Sinais contraditórios
No que respeita ao vizinho com que partilhou a tragédia dos terramotos de fevereiro, Ancara envia sinais contraditórios. Já lá vai o tempo em que Erdogan usava a notícia de um caça sírio abatido pelos F-16 turcos como matéria de comício em plena campanha eleitoral, como aconteceu em 2014.
O presidente já mostrou abertura para restaurar as relações diplomáticas cortadas há mais de uma década, quando o início da guerra civil síria transformou o amigo Bashar al-Assad em inimigo a abater por via do apoio a vários grupos armados de extremismo variável.
As dez sondagens realizadas em abril indicam que Erdogan recebe em média 44,4% de intenções de voto, Kilicdaroglu 47,5% e Muharrem Ince cerca de 6%.

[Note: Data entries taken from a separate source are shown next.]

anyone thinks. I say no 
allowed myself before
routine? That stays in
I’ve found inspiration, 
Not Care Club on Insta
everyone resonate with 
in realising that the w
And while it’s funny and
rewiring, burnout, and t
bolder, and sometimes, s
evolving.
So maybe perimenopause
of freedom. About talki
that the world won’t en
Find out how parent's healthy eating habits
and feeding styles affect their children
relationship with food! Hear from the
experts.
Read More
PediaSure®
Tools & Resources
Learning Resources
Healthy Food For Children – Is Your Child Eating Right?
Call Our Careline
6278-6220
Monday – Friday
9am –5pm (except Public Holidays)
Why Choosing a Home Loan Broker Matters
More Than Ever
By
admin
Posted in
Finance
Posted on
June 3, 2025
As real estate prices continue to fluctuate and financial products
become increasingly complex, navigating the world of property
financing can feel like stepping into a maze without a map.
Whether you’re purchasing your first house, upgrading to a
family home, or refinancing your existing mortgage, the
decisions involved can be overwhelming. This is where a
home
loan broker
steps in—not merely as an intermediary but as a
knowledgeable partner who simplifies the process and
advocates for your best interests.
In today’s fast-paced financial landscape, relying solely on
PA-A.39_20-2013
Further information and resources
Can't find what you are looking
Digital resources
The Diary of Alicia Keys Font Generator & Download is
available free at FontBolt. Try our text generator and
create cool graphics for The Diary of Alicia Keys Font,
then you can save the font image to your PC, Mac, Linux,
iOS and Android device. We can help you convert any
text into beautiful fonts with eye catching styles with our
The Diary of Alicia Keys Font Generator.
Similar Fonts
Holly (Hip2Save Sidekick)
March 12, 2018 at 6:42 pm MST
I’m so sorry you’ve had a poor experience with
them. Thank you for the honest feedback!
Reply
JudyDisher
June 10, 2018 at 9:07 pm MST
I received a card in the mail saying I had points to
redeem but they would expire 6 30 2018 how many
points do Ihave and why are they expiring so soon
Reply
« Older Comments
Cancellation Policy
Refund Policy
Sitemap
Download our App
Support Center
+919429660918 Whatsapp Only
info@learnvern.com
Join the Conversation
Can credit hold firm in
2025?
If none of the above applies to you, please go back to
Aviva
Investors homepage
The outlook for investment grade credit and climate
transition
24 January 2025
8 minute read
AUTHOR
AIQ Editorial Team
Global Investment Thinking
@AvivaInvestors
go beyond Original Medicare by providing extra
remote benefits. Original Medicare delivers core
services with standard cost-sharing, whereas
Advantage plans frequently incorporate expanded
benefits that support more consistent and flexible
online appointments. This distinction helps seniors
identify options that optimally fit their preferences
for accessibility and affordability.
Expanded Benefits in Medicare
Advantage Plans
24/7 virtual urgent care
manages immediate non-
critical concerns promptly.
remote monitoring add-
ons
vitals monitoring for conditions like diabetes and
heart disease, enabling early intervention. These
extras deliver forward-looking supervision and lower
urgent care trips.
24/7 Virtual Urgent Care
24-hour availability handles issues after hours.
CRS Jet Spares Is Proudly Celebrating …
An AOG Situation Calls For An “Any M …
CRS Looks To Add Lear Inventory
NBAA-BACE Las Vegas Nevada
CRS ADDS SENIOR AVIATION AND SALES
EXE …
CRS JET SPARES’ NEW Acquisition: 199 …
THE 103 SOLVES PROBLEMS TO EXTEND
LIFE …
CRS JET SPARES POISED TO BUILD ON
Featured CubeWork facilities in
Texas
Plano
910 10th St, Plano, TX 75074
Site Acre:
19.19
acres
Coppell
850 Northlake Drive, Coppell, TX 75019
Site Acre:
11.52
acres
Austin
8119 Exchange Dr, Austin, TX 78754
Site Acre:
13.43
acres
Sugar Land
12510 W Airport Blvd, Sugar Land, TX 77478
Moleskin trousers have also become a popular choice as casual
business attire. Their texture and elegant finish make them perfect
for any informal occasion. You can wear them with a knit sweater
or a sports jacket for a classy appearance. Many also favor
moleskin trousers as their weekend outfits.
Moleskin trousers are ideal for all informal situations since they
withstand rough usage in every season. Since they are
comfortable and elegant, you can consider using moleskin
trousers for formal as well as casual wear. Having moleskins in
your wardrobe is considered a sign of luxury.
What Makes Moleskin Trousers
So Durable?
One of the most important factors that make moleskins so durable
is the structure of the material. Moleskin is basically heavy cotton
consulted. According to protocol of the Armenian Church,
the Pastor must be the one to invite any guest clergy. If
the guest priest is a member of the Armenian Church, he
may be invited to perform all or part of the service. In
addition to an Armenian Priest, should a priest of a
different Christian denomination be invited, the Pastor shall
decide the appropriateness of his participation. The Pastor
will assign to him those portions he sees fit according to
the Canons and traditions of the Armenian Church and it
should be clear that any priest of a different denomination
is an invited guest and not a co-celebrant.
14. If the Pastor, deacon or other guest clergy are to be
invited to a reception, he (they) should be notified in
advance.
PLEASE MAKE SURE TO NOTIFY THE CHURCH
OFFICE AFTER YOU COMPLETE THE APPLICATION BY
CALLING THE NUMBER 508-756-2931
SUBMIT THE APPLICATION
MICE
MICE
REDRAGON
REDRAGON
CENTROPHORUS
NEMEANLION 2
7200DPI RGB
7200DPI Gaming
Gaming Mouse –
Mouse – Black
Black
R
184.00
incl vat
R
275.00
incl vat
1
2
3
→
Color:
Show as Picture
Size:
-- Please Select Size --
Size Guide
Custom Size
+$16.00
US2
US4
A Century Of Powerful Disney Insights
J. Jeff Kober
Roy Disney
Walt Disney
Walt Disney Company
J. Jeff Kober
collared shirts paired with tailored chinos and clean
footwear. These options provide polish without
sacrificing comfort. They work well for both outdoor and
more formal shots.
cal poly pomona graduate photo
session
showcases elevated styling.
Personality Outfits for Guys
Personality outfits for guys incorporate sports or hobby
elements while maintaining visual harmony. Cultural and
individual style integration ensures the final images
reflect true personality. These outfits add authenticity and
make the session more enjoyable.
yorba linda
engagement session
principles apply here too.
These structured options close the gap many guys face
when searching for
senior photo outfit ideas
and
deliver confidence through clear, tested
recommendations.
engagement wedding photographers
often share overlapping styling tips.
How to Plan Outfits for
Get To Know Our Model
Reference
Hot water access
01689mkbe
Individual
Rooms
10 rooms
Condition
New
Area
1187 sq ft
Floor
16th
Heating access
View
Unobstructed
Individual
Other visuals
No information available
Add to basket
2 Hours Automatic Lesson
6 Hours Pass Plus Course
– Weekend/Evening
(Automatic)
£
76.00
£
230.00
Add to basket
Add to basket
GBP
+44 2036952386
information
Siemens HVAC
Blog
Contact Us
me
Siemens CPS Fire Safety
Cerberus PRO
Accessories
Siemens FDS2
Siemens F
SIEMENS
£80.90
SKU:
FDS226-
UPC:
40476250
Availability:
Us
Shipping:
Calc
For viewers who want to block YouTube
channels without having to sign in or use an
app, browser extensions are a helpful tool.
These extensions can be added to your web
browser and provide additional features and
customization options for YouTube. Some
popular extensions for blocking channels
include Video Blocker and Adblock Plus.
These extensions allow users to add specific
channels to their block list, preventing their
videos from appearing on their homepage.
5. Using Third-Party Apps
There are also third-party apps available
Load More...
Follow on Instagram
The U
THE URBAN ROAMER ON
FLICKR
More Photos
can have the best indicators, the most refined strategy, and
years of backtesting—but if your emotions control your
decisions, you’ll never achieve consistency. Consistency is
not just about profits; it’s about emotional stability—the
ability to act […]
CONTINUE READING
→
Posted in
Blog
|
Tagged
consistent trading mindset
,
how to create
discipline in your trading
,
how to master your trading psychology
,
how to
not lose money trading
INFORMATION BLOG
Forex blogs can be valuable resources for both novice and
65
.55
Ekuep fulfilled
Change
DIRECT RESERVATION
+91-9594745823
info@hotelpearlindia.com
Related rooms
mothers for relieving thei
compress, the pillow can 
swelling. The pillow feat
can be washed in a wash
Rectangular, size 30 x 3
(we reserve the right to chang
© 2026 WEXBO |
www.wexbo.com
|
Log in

A intervenção russa de apoio a Damasco mudou os planos turcos e de há meses para cá decorreram várias reuniões, como a que aconteceu em Moscovo na segunda-feira com os ministros da Defesa da Turquia e da Síria à mesma mesa. De um lado exige-se o fim do apoio às fações armadas e o controlo de Idlib; do outro, a repressão sobre os grupos armados curdos.
Fora as relações diplomáticas, o tratamento humanitário dos turcos aos sírios está longe de ser recomendável. Segundo a Human Rights Watch, os guardas fronteiriços turcos disparam, torturam e usam força excessiva contra quem tenta fugir do país devastado. A ONU calcula em 3,6 milhões o número de refugiados sírios em território turco.
A esperança da oposição
Kemal Kilicdaroglu, de 74 anos, líder do maior partido de oposição (CHP, herdeiro de Ataturk) é o candidato que agrega as restantes formações mais significativas e tem o apoio do partido curdo (que se encontra na iminência de ser ilegalizado). As sondagens atribuem-lhe uma ligeira vantagem, mas sem vencer à primeira.
Na segunda volta, o homem que Erdogan disse “não ser sequer capaz de pastorear uma ovelha” beneficiaria dos eleitores de Muharrem Ince, ex- CHP e candidato às eleições anteriores. Promete fazer apenas um mandato e nesse período levar o sistema de volta a um parlamentarismo com o poder judicial independente.